> TASK REQUIREMENTS
A faithful transcription of all the data, images excluded, is the required answer.

> MATERIALS PROVIDED
Start of Block
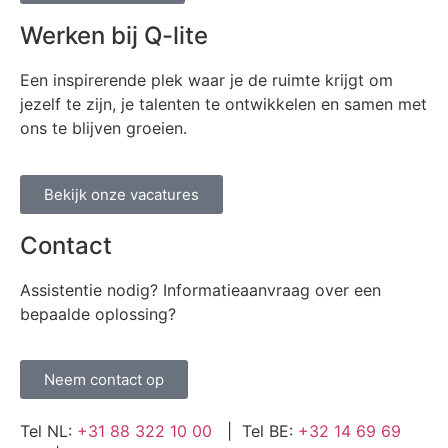
Werken bij Q-lite
Een inspirerende plek waar je de ruimte krijgt om
jezelf te zijn, je talenten te ontwikkelen en samen met
ons te blijven groeien.
Bekijk onze vacatures
Contact
Assistentie nodig? Informatieaanvraag over een
bepaalde oplossing?
Neem contact op
Tel NL:
+31 88 322 10 00
| Tel BE:
+32 14 69 69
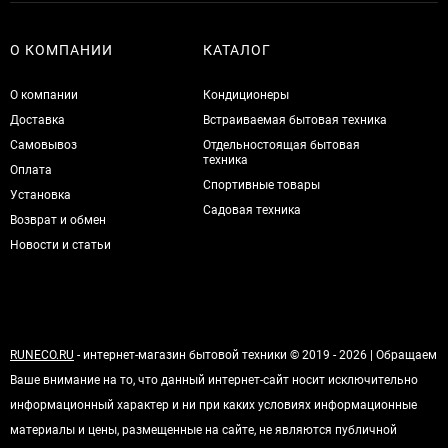
О КОМПАНИИ
КАТАЛОГ
О компании
Кондиционеры
Доставка
Встраиваемая бытовая техника
Самовывоз
Отдельностоящая бытовая
техника
Оплата
Спортивные товары
Установка
Садовая техника
Возврат и обмен
Новости и статьи
RUNECO.RU
- интернет-магазин бытовой техники © 2019 - 2026 | Обращаем
Ваше внимание на то, что данный интернет-сайт носит исключительно
информационный характер и ни при каких условиях информационные
материалы и цены, размещенные на сайте, не являются публичной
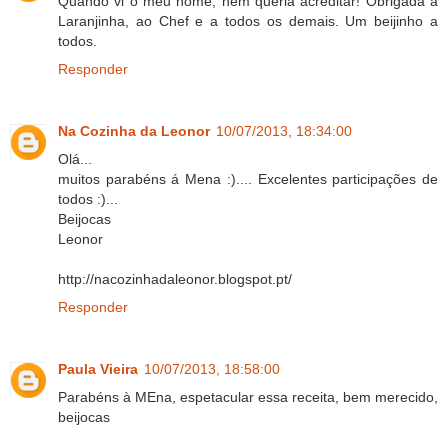
Quando vi o meu nome, nem queria acreditar! Obrigada à
Laranjinha, ao Chef e a todos os demais. Um beijinho a
todos.
Responder
Na Cozinha da Leonor
10/07/2013, 18:34:00
Olá...
muitos parabéns á Mena :).... Excelentes participações de
todos :)...
Beijocas
Leonor
http://nacozinhadaleonor.blogspot.pt/
Responder
Paula Vieira
10/07/2013, 18:58:00
Parabéns à MEna, espetacular essa receita, bem merecido,
beijocas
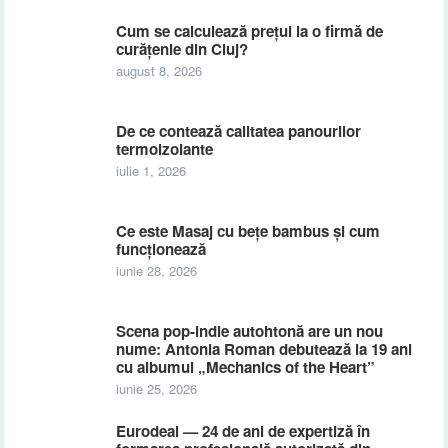
Cum se calculează prețul la o firmă de
curățenie din Cluj?
august 8, 2026
De ce contează calitatea panourilor
termoizolante
iulie 1, 2026
Ce este Masaj cu bețe bambus și cum
funcționează
iunie 28, 2026
Scena pop-indie autohtonă are un nou
nume: Antonia Roman debutează la 19 ani
cu albumul „Mechanics of the Heart”
iunie 25, 2026
Eurodeal — 24 de ani de expertiză în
End of Block
> SOLUTION
Werken bij Q-lite
Een inspirerende plek waar je de ruimte krijgt om
jezelf te zijn, je talenten te ontwikkelen en samen met
ons te blijven groeien.
Bekijk onze vacatures
Contact
Assistentie nodig? Informatieaanvraag over een
bepaalde oplossing?
Neem contact op
Tel NL:
+31 88 322 10 00
| Tel BE:
+32 14 69 69
О КОМПАНИИ
КАТАЛОГ
О компании
Кондиционеры
Доставка
Встраиваемая бытовая техника
Самовывоз
Отдельностоящая бытовая
техника
Оплата
Спортивные товары
Установка
Садовая техника
Возврат и обмен
Новости и статьи
RUNECO.RU
- интернет-магазин бытовой техники © 2019 - 2026 | Обращаем
Ваше внимание на то, что данный интернет-сайт носит исключительно
информационный характер и ни при каких условиях информационные
материалы и цены, размещенные на сайте, не являются публичной
Quando vi o meu nome, nem queria acreditar! Obrigada à
Laranjinha, ao Chef e a todos os demais. Um beijinho a
todos.
Responder
Na Cozinha da Leonor
10/07/2013, 18:34:00
Olá...
muitos parabéns á Mena :).... Excelentes participações de
todos :)...
Beijocas
Leonor
http://nacozinhadaleonor.blogspot.pt/
Responder
Paula Vieira
10/07/2013, 18:58:00
Parabéns à MEna, espetacular essa receita, bem merecido,
beijocas
Cum se calculează prețul la o firmă de
curățenie din Cluj?
august 8, 2026
De ce contează calitatea panourilor
termoizolante
iulie 1, 2026
Ce este Masaj cu bețe bambus și cum
funcționează
iunie 28, 2026
Scena pop-indie autohtonă are un nou
nume: Antonia Roman debutează la 19 ani
cu albumul „Mechanics of the Heart”
iunie 25, 2026
Eurodeal — 24 de ani de expertiză în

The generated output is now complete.